### [YOUR TASK]
Please reproduce each of the following lines exactly, leaving the pictures out of your answer.

### [RECORD EXCERPTS]
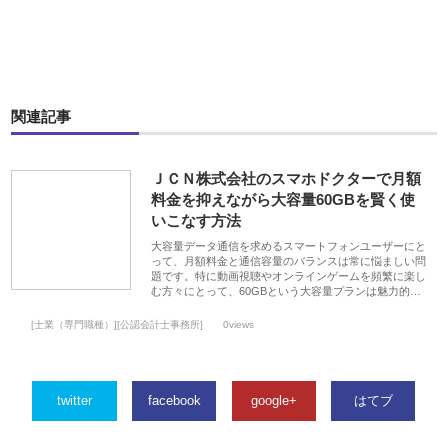
関連記事
ＪＣＮ株式会社のスマホドクターで月額
料金を抑えながら大容量60GBを賢く使
いこなす方法
大容量データ通信を求めるスマートフォンユーザーにと
って、月額料金と通信容量のバランスは常に悩ましい問
題です。特に動画視聴やオンラインゲームを頻繁に楽し
む方々にとって、60GBという大容量プランは魅力的…
[士業（専門職種）][公認会計士事務所]
0views
twitter
facebook
google+
はてブ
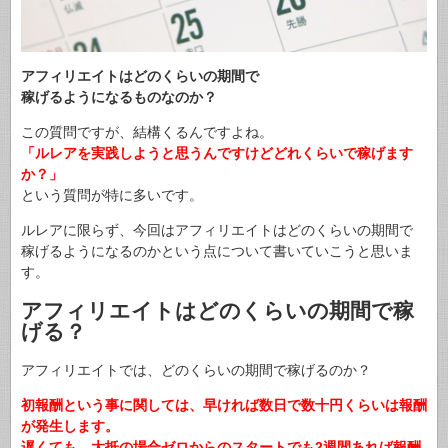
アフィリエイトはどのくらいの期間で
稼げるようになるものなのか？
この質問ですが、結構くるんですよね。
「ルレアを実践しようと思うんですけどどれくらいで稼げます
か？」
という質問が特に多いです。
ルレアに限らず、今回はアフィリエイトはどのくらいの期間で
稼げるようになるのかという点について書いていこうと思いま
す。
アフィリエイトはどのくらいの期間で稼
げる？
アフィリエイトでは、どのくらいの期間で稼げるのか？
初報酬という事に関しては、早ければ数日で数十円くらいは報酬
が発生します。
遅くても、大抵の場合ゼロからのスタートでも2週間あれば報酬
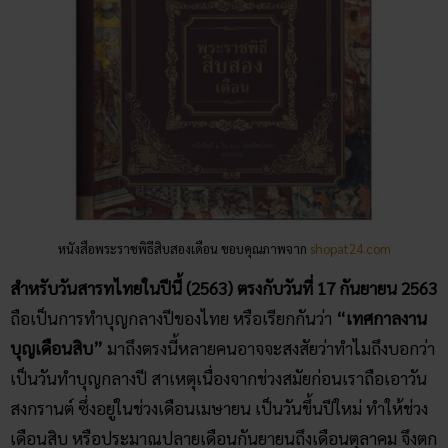
หนังสือพระราชพิธีสิบสองเดือน ขอบคุณภาพจาก
shopat24.com
สำหรับวันสารทไทยในปีนี้ (2563) ตรงกับวันที่ 17 กันยายน 2563
ถือเป็นการทำบุญกลางปีของไทย หรือเรียกกันว่า
“เทศกาลงาน
บุญเดือนสิบ”
มาถึงตรงนี้หลายคนอาจจะสงสัยว่าทำไมถึงบอกว่า
เป็นวันทำบุญกลางปี สาเหตุเนื่องจากช่วงสมัยก่อนเราถือเอาวัน
สงกรานต์ ซึ่งอยู่ในช่วงเดือนเมษายน เป็นวันขึ้นปีใหม่ ทำให้ช่วง
เดือนสิบ หรือประมาณปลายเดือนกันยายนถึงเดือนตุลาคม จึงตก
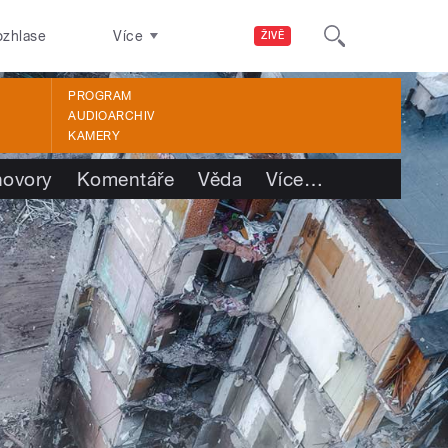
ozhlase
Více
ŽIVĚ
PROGRAM
AUDIOARCHIV
KAMERY
ovory
Komentáře
Věda
Více
…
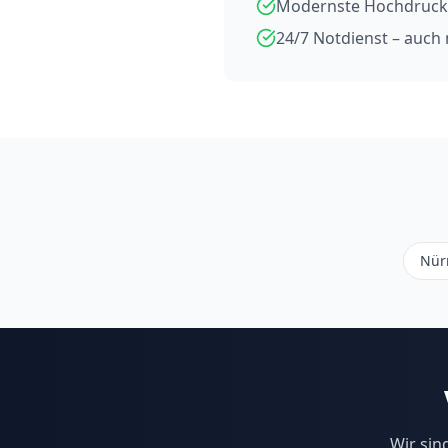
Modernste Hochdruck
24/7 Notdienst – auc
Nür
Wir sin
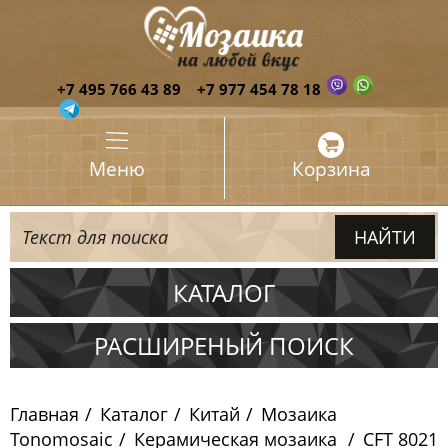
+7 495 766 43 89
+7 977 454 78 18
Меню
Корзина
КАТАЛОГ
Испания
РАСШИРЕНЫЙ ПОИСК
Италия
Главная
Каталог
Китай
Мозаика
Китай
Tonomosaic
Керамическая мозаика
CFT 8021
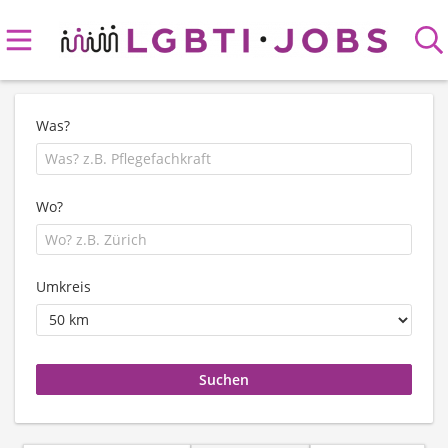
Was?
Wo?
Umkreis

### [THE ANSWER]
関連記事
ＪＣＮ株式会社のスマホドクターで月額
料金を抑えながら大容量60GBを賢く使
いこなす方法
大容量データ通信を求めるスマートフォンユーザーにと
って、月額料金と通信容量のバランスは常に悩ましい問
題です。特に動画視聴やオンラインゲームを頻繁に楽し
む方々にとって、60GBという大容量プランは魅力的…
[士業（専門職種）][公認会計士事務所]
0views
twitter
facebook
google+
はてブ
アフィリエイトはどのくらいの期間で
稼げるようになるものなのか？
この質問ですが、結構くるんですよね。
「ルレアを実践しようと思うんですけどどれくらいで稼げます
か？」
という質問が特に多いです。
ルレアに限らず、今回はアフィリエイトはどのくらいの期間で
稼げるようになるのかという点について書いていこうと思いま
す。
アフィリエイトはどのくらいの期間で稼
げる？
アフィリエイトでは、どのくらいの期間で稼げるのか？
初報酬という事に関しては、早ければ数日で数十円くらいは報酬
が発生します。
遅くても、大抵の場合ゼロからのスタートでも2週間あれば報酬
หนังสือพระราชพิธีสิบสองเดือน ขอบคุณภาพจาก
shopat24.com
สำหรับวันสารทไทยในปีนี้ (2563) ตรงกับวันที่ 17 กันยายน 2563
ถือเป็นการทำบุญกลางปีของไทย หรือเรียกกันว่า
“เทศกาลงาน
บุญเดือนสิบ”
มาถึงตรงนี้หลายคนอาจจะสงสัยว่าทำไมถึงบอกว่า
เป็นวันทำบุญกลางปี สาเหตุเนื่องจากช่วงสมัยก่อนเราถือเอาวัน
สงกรานต์ ซึ่งอยู่ในช่วงเดือนเมษายน เป็นวันขึ้นปีใหม่ ทำให้ช่วง
เดือนสิบ หรือประมาณปลายเดือนกันยายนถึงเดือนตุลาคม จึงตก
ozhlase
Více
ŽIVĚ
PROGRAM
AUDIOARCHIV
KAMERY
ovory
Komentáře
Věda
Více
…
Modernste Hochdruck
24/7 Notdienst – auc
Nür
Wir sin
+7 495 766 43 89
+7 977 454 78 18
Меню
Корзина
КАТАЛОГ
Испания
РАСШИРЕНЫЙ ПОИСК
Италия
Главная
Каталог
Китай
Мозаика
Китай
Tonomosaic
Керамическая мозаика
CFT 8021
Was?
Wo?
Umkreis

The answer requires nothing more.